The quotation was: "Life is that power which, from air and water
and the substances dissolved therein, builds up organized and
highly complex structures possessing definite forms and functions;
these are presented in a continuous state of decay and repair by
internal circulation of fluids and gases; they reproduce their
like, go through various phases of youth, maturity and age, die and
quickly decompose into their constituent elements. They thus form
continuous series of similar individuals and so long as external
conditions render their existence possible seem to possess a
potential immortality.

"It is very necessary to presuppose some vast intelligence, some
pervading spirit, to explain the guidance of the lower forces in
accordance with the preordained system of evolution we see
prevailing.
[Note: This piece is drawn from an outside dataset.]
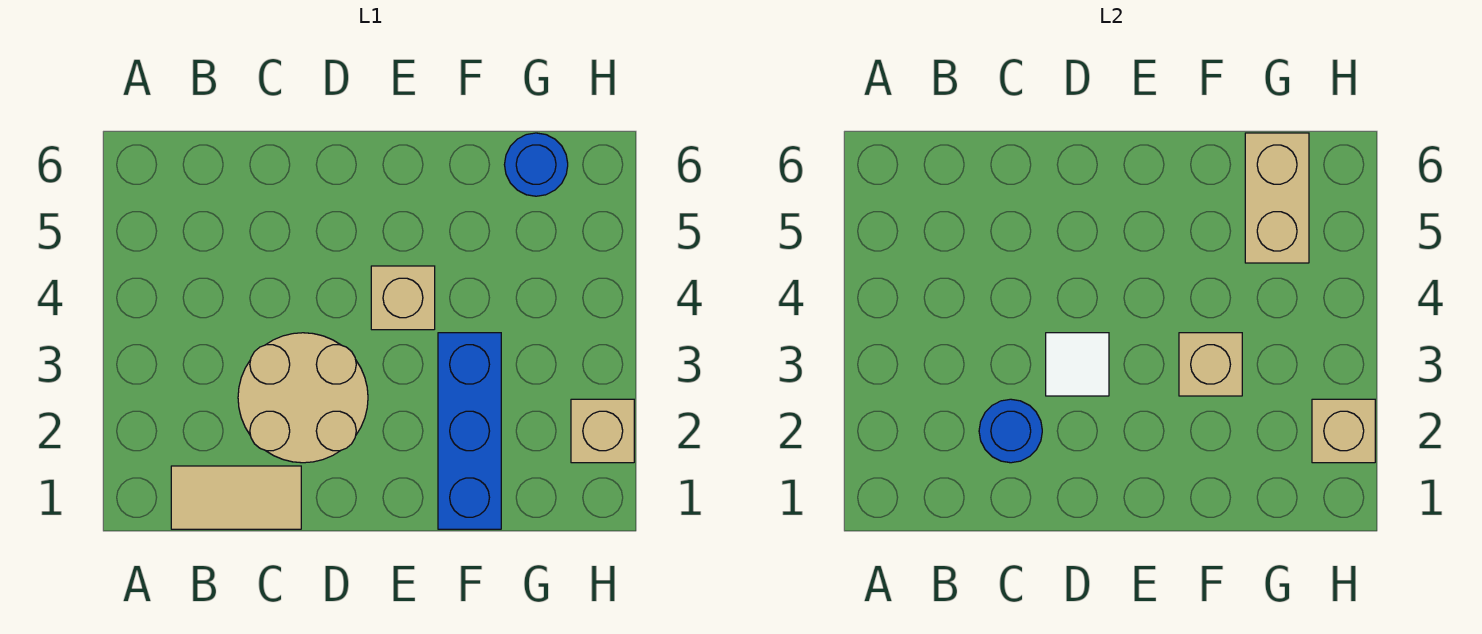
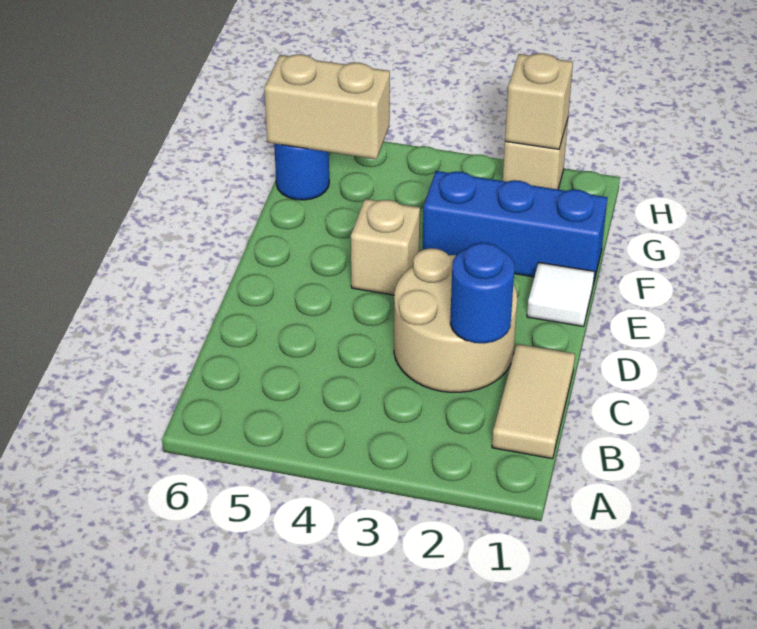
white 1x1 tile [1046,333,1109,396] -> white 1x1 tile moved to [527,263,595,327]
tan 1x1 brick [1179,333,1242,396] -> none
Nothing less will do… .

"If, however, we go as far as this, we must go further… . We
have a perfect right, on logical and scientific grounds, to see in
all the infinitely varied products of the animal and vegetable
kingdoms, which we alone can make use of, a preparation for
ourselves, to assist in our mental development, and to fit us for a
progressively higher state of existence as spiritual beings.

"… It seems only logical to assume that the vast, the infinite
chasm between ourselves and the Deity, is to some extent occupied
by an almost infinite series of grades of beings, each successive
grade having higher and higher powers in regard to the origination,
the development and the control of the universe.